All they had to do for this munificent sum was to leave their dear ones behind, give up their jobs, lie in swampy trenches, eat canned willy (when they could get it) and kill and kill and kill. . . and be killed.
But wait!
Half of that wage (just a little more in a month than a riveter in a shipyard or a laborer in a munitions factory safe at home made in a day) was promptly taken from him to support his dependents, so that they would not become a charge upon his community. Then we made him pay what amounted to accident insurance—something the employer pays for in an enlightened state—and that cost him $6 a month.
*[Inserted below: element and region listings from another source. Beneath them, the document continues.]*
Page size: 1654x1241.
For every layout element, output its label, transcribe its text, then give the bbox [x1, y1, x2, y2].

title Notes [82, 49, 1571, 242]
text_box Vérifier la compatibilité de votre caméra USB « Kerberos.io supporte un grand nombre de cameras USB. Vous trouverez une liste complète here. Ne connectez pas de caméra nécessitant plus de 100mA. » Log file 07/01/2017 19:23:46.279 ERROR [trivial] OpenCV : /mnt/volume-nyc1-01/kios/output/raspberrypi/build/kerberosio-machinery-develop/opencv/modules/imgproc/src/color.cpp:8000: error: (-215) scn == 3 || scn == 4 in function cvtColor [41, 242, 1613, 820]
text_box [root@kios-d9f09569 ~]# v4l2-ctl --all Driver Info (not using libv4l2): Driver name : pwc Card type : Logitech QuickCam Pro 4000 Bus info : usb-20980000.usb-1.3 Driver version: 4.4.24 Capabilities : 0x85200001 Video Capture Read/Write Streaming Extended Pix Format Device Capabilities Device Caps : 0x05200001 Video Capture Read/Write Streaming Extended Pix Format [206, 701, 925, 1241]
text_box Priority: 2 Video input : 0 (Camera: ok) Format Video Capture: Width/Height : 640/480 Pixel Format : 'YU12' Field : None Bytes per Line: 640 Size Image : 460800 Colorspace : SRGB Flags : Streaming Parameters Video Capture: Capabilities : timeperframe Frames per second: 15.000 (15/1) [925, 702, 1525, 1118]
He had less than $9 a month left.
Then, the most crowning insolence of all—he was virtually blackjacked into paying for his own ammunition, clothing, and food by being made to buy Liberty Bonds at $100 and then we bought them back—when they came back from the war and couldn't find work—at $84 and $86. And the soldiers bought about $2,000,000,000 worth of those bonds!
Yes, the soldier pays the greater part of the bill. His family pays it too. They pay it in the^ same heart-break that he does. As he suffers, they suffer. At nights, as he lay in the trenches and watched shrapnel burst about him, they lay home in their beds and tossed sleeplessly—his father, his mother, his wife, his sisters, his brothers, his sons, and his daughters.
When he returned home minus an eye, or minus a leg or with his mind broken, they suffered too—as much as and even sometimes more than he. Yes, and they, too, contributed their dollars to the profits that the munitions makers and bankers and shipbuilders and the manufacturers and the speculators made. They, too, bought Liberty Bonds and contributed to the profit of the bankers after the Armistice in the hocus-pocus of manipulated Liberty Bond prices.
And even now the families of the wounded men and of the mentally broken and those who never were able to readjust themselves are still suffering and still paying.